He Was Promoted, But He Blamed Himself for JFK's Death

Clint Hill leaped onto the back of presidential limo after first shot rang out in Dallas
By Newser Editors and Wire Services
Posted Feb 24, 2025 2:46 PM CST
Secret Service Agent Who Tried to Save JFK Dies
Clint Hill speaks to the media after he laid a wreath on the JFK Tribute outside the Hilton Hotel on Friday, Nov. 22, 2013.   (Joyce Marshall/Star-Telegram via AP)

Clint Hill, the Secret Service agent who leaped onto the back of John F. Kennedy's limousine after the president was shot, then was forced to retire early because he remained haunted by memories of the assassination, has died. He was 93. Hill died Friday at his home in Belvedere, California, according to his publisher, Gallery Books. A cause of death was not given. Although few may recognize his name, the footage of Hill, captured on Abraham Zapruder's chilling home movie of the assassination, provided some of the most indelible images of Kennedy's assassination in Dallas on Nov. 22, 1963, the AP reports. More footage showing Hill's actions emerged last year.

  • Hill received Secret Service awards and was promoted for his actions that day, but for decades blamed himself for Kennedy's death, saying he didn't react quickly enough and would gladly have given his life to save the president.

  • "If I had reacted just a little bit quicker. And I could have, I guess," a weeping Hill told Mike Wallace on CBS' 60 Minutes in 1975, shortly after he retired at age 43 at the urging of his doctors. "And I'll live with that to my grave." It was only in recent years that Hill said he was able to finally start putting the assassination behind him and accept what happened.
  • On the day of the assassination, Hill was assigned to protect first lady Jacqueline Kennedy, and was riding on the left running board of the follow-up car directly behind the presidential limousine as it made its way through Dealey Plaza. Hill told the Warren Commission that he reacted after hearing a shot and seeing the president slump in his seat. The president was struck by a fatal headshot before Hill was able to make it to the limousine.

  • Zapruder's film captured Hill as he leaped from the Secret Service car, grabbed a handle on the limousine's trunk and pulled himself onto it as the driver accelerated. He forced Mrs.
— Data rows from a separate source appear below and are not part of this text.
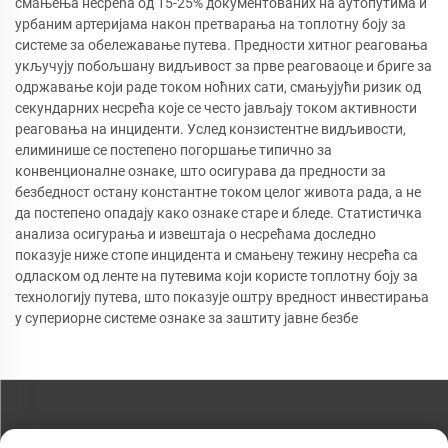
смањења несрећа од 15-25% документованих на аутопутима и
урбаним артеријама након претварања на топлотну боју за
системе за обележавање путева. Предности хитног реаговања
укључују побољшану видљивост за прве реаговаоце и бриге за
одржавање који раде током ноћних сати, смањујући ризик од
секундарних несрећа које се често јављају током активности
реаговања на инциденти. Услед конзистентне видљивости,
елиминише се постепено погоршање типично за
конвенционалне ознаке, што осигурава да предности за
безбедност остану константне током целог живота рада, а не
да постепено опадају како ознаке старе и бледе. Статистичка
анализа осигурања и извештаја о несрећама доследно
показује ниже стопе инцидента и смањену тежину несрећа са
одласком од ленте на путевима који користе топлотну боју за
технологију путева, што показује оштру вредност инвестирања
у супериорне системе ознаке за заштиту јавне безбе
КОНТАКТИРАЈТЕ НАС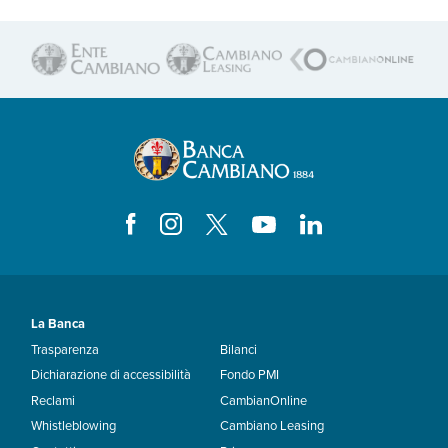
La Banca
Trasparenza
Bilanci
Dichiarazione di accessibilità
Fondo PMI
Reclami
CambianOnline
Whistleblowing
Cambiano Leasing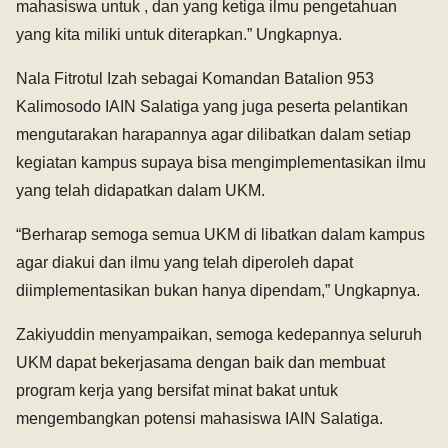
mahasiswa untuk , dan yang ketiga ilmu pengetahuan
yang kita miliki untuk diterapkan.” Ungkapnya.
Nala Fitrotul Izah sebagai Komandan Batalion 953
Kalimosodo IAIN Salatiga yang juga peserta pelantikan
mengutarakan harapannya agar dilibatkan dalam setiap
kegiatan kampus supaya bisa mengimplementasikan ilmu
yang telah didapatkan dalam UKM.
“Berharap semoga semua UKM di libatkan dalam kampus
agar diakui dan ilmu yang telah diperoleh dapat
diimplementasikan bukan hanya dipendam,” Ungkapnya.
Zakiyuddin menyampaikan, semoga kedepannya seluruh
UKM dapat bekerjasama dengan baik dan membuat
program kerja yang bersifat minat bakat untuk
mengembangkan potensi mahasiswa IAIN Salatiga.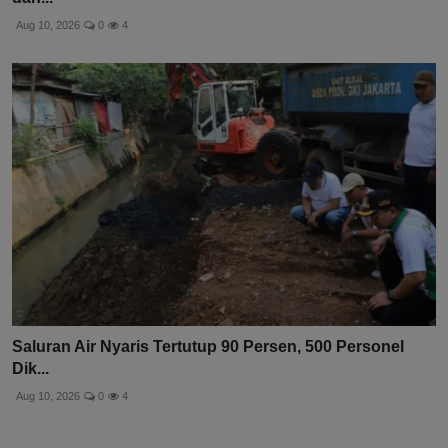
Aug 10, 2026
0
4
Saluran Air Nyaris Tertutup 90 Persen, 500 Personel
Dik...
Aug 10, 2026
0
4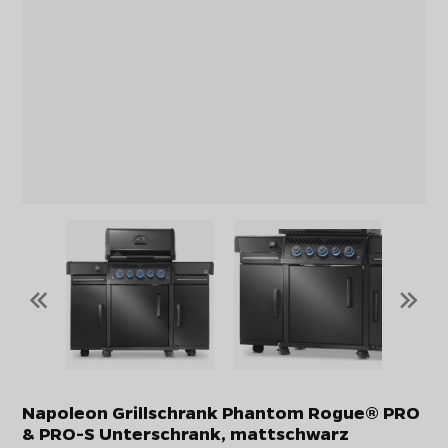
«
»
Napoleon Grillschrank Phantom Rogue® PRO
& PRO-S Unterschrank, mattschwarz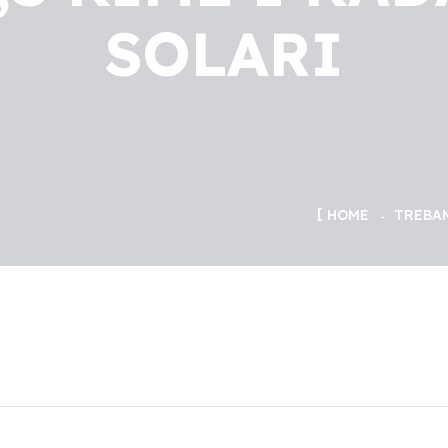
SOLARI
HOME
TREBAM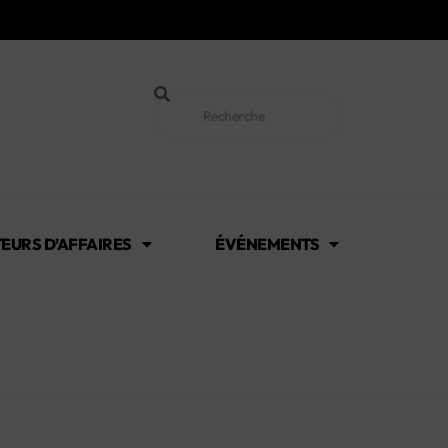
EURS D’AFFAIRES
ÉVÉNEMENTS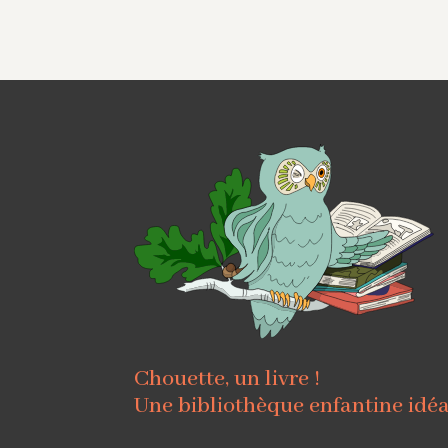
Chouette, un livre !
Une bibliothèque enfantine idé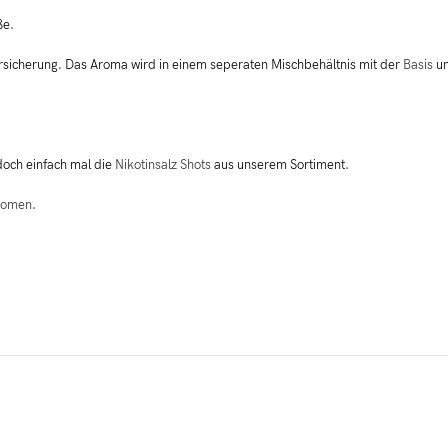
ße.
ersicherung. Das Aroma wird in einem seperaten Mischbehältnis mit der
Basis
u
 doch einfach mal die
Nikotinsalz Shots
aus unserem Sortiment.
romen
.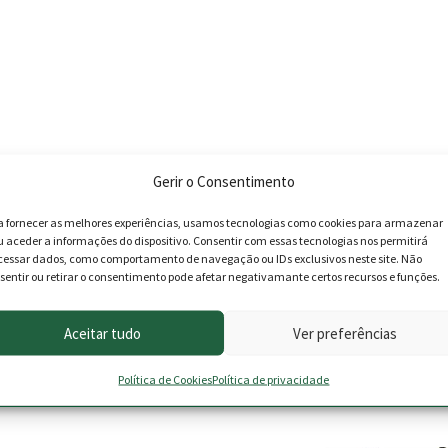
Gerir o Consentimento
a fornecer as melhores experiências, usamos tecnologias como cookies para armazenar
u aceder a informações do dispositivo. Consentir com essas tecnologias nos permitirá
cessar dados, como comportamento de navegação ou IDs exclusivos neste site. Não
sentir ou retirar o consentimento pode afetar negativamante certos recursos e funções.
Aceitar tudo
Ver preferências
roduto podem deixar opinião.
Política de Cookies
Política de privacidade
Kennedy, who had crawled onto the trunk, back into her seat as the limousine sped off.
  • Hill grew up in North Dakota. He served in the Army and worked as a railroad agent before joining the Secret Service in 1958. After the assassination, he became the agent in charge of the White House protective detail and eventually an assistant director of the Secret Service, retiring because of what he characterized as deep depression and recurring memories of the assassination.